(Dataset):
-- -- --

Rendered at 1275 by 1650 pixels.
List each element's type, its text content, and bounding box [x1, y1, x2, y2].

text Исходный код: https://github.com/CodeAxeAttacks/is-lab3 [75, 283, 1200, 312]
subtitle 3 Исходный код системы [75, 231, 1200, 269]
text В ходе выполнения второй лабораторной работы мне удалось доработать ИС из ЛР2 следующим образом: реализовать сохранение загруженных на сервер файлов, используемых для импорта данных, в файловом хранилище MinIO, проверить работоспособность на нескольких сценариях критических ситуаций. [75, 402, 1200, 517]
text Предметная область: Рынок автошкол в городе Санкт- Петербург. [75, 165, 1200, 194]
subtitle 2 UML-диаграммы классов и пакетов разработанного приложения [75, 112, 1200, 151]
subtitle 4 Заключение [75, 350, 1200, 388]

-- -- --

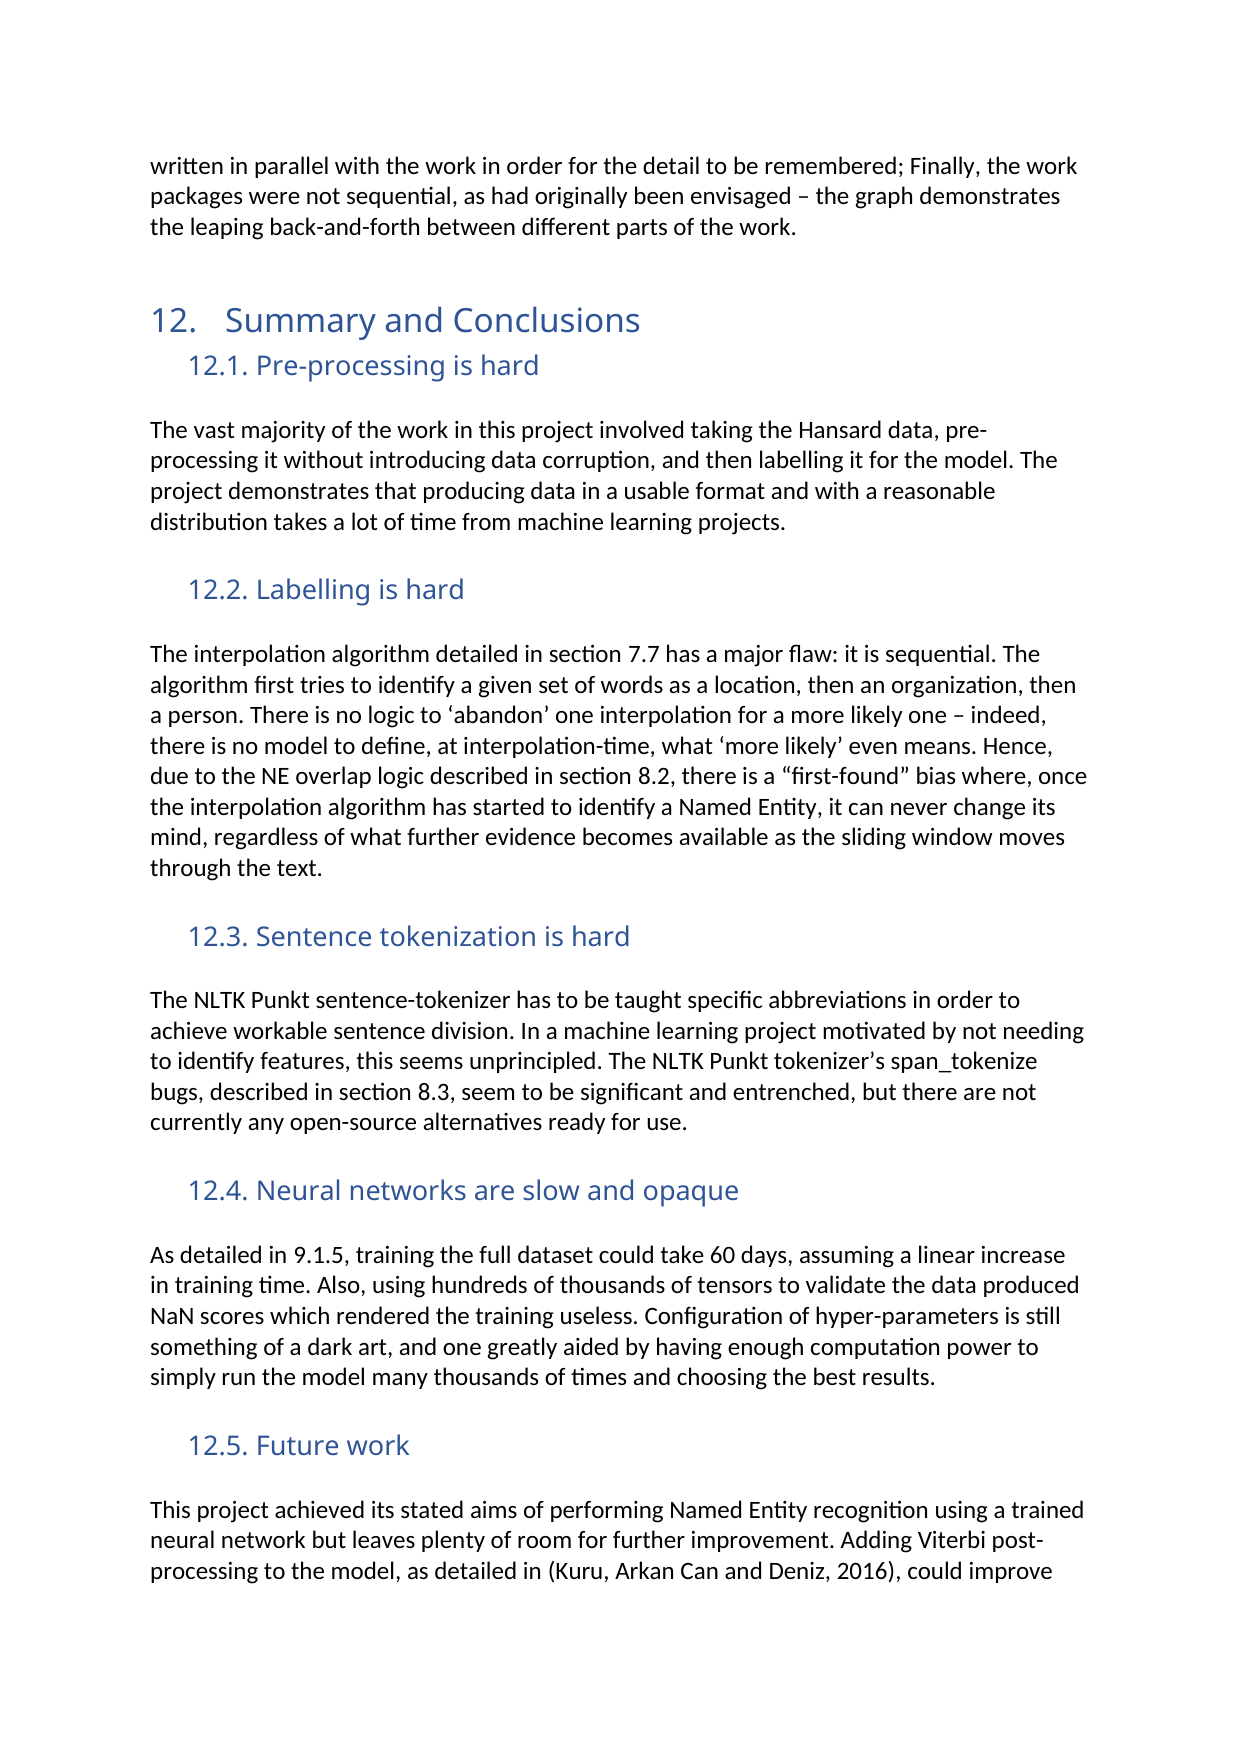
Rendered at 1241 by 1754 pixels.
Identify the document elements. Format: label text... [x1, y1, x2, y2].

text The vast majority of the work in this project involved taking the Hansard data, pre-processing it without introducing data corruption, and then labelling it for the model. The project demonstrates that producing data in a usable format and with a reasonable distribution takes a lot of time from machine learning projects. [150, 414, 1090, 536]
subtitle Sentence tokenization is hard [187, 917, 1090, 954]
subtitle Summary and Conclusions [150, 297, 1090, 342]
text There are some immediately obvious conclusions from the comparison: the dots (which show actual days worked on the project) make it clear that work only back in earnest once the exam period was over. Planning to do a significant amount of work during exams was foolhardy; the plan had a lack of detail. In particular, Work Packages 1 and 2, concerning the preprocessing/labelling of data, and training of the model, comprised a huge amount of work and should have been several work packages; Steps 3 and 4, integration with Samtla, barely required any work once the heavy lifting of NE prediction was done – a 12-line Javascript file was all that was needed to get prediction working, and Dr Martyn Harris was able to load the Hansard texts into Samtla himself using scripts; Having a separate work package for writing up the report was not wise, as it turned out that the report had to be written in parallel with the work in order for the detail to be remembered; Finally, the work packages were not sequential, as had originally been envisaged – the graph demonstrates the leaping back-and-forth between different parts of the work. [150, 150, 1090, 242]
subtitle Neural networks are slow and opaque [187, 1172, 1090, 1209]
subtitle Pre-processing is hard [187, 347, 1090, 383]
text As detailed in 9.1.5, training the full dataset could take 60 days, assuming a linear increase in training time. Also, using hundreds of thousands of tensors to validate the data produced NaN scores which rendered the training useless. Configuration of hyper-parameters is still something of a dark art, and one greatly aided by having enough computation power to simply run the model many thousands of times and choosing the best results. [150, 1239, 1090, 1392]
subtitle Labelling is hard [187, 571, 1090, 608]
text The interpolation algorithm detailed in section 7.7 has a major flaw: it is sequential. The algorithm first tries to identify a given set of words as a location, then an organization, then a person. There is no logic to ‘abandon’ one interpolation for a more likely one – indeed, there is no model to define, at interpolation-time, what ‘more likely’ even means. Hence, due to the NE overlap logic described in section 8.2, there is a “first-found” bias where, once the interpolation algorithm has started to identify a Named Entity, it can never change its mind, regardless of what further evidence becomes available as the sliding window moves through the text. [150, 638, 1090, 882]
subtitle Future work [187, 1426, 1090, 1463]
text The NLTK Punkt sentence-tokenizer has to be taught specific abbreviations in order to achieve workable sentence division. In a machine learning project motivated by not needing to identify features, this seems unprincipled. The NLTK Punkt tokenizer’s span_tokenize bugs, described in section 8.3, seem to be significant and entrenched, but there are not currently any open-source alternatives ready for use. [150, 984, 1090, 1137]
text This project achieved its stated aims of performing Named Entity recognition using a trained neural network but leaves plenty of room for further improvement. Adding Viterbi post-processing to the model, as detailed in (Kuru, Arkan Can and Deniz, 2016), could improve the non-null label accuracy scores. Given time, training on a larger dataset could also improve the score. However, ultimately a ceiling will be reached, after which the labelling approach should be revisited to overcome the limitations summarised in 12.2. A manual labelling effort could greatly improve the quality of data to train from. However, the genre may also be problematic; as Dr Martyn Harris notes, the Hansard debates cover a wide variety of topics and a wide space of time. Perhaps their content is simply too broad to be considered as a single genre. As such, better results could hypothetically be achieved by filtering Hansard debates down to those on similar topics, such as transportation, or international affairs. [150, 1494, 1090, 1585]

-- -- --

(Directions for this task): For every line above that includes the string "pixels", copy the line.

(Answer space):
Rendered at 1275 by 1650 pixels.
Rendered at 1241 by 1754 pixels.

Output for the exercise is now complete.